***** Stored data

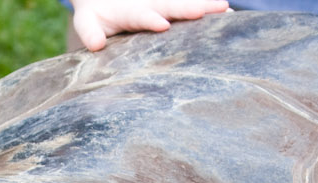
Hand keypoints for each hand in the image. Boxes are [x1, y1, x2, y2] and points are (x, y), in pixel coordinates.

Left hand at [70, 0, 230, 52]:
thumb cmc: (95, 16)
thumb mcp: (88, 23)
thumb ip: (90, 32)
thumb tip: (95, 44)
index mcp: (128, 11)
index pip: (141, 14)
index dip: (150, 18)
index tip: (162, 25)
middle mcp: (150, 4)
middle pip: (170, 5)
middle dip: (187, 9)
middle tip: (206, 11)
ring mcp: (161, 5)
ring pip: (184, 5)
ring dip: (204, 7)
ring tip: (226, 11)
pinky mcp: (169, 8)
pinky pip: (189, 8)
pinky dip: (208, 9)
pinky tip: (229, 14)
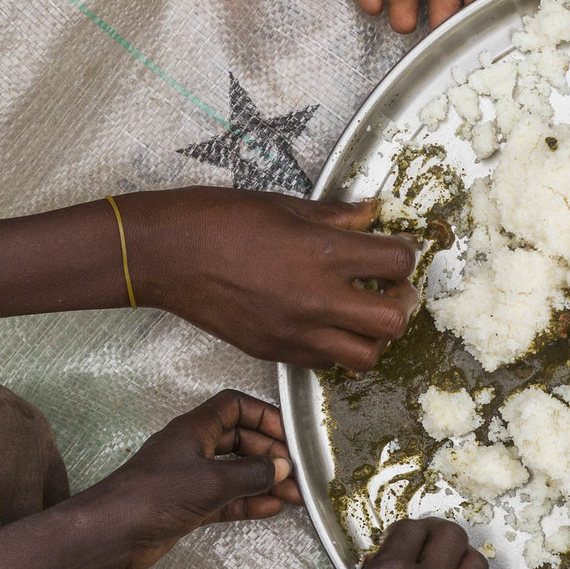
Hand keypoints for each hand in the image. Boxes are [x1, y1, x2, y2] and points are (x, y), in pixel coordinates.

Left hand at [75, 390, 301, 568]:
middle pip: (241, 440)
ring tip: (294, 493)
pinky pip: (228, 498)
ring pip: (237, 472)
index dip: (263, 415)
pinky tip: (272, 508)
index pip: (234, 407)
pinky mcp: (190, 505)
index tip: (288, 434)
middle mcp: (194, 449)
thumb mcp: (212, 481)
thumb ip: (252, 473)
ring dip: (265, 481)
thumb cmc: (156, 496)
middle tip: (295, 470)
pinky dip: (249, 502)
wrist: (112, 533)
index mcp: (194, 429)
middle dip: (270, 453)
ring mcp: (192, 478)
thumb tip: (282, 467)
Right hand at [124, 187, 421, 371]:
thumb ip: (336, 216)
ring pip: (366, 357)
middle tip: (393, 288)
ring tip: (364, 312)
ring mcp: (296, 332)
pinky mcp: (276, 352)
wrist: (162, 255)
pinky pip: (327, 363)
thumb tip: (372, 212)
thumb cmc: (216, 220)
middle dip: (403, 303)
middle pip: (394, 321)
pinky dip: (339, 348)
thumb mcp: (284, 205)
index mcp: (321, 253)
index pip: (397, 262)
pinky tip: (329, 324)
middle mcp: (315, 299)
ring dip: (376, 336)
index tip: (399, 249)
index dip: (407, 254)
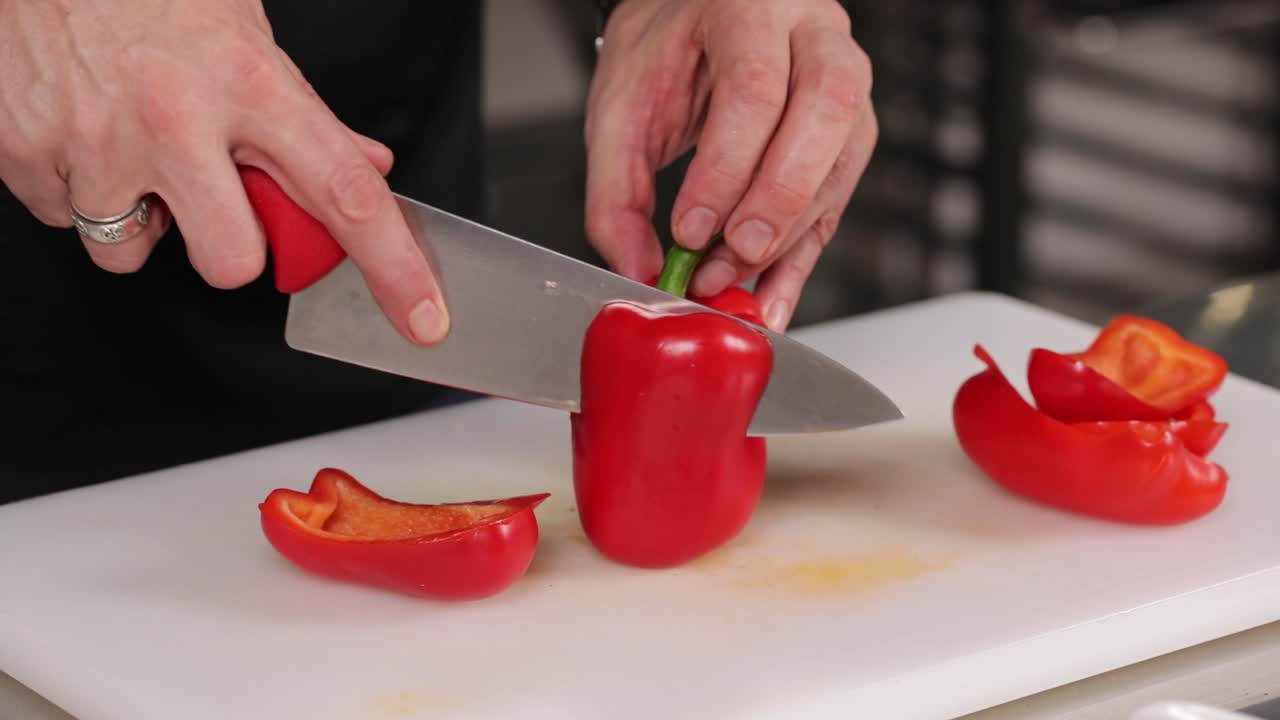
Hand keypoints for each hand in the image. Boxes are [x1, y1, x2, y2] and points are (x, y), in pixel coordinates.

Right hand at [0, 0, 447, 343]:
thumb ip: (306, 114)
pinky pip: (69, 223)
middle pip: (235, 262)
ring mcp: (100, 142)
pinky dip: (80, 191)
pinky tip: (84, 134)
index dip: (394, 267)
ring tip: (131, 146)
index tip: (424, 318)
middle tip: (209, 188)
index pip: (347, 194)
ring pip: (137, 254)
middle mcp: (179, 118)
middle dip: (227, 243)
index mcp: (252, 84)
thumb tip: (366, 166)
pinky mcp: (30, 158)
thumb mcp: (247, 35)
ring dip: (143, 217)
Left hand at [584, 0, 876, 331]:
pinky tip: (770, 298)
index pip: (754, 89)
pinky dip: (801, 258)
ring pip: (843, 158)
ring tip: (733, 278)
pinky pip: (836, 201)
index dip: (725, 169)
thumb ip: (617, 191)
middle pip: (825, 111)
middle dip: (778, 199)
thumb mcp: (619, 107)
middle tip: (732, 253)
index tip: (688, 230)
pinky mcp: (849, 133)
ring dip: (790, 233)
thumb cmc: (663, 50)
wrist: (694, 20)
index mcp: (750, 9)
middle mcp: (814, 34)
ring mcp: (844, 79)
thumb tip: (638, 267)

**********

Directions - Each line from the one holding "pinky pip: (836, 201)" to the end of the entries is to be written out exactly. Skip every line before it.

Final answer -
pinky pip: (836, 201)
index dip: (725, 169)
thumb ip: (617, 191)
middle pip: (825, 111)
middle dip: (778, 199)
thumb mcp: (619, 107)
middle tip: (732, 253)
index tip: (688, 230)
pinky mcp: (849, 133)
ring dip: (790, 233)
thumb cmc: (663, 50)
wrist: (694, 20)
index mcp: (750, 9)
middle mcp: (814, 34)
ring mcp: (844, 79)
thumb tip: (638, 267)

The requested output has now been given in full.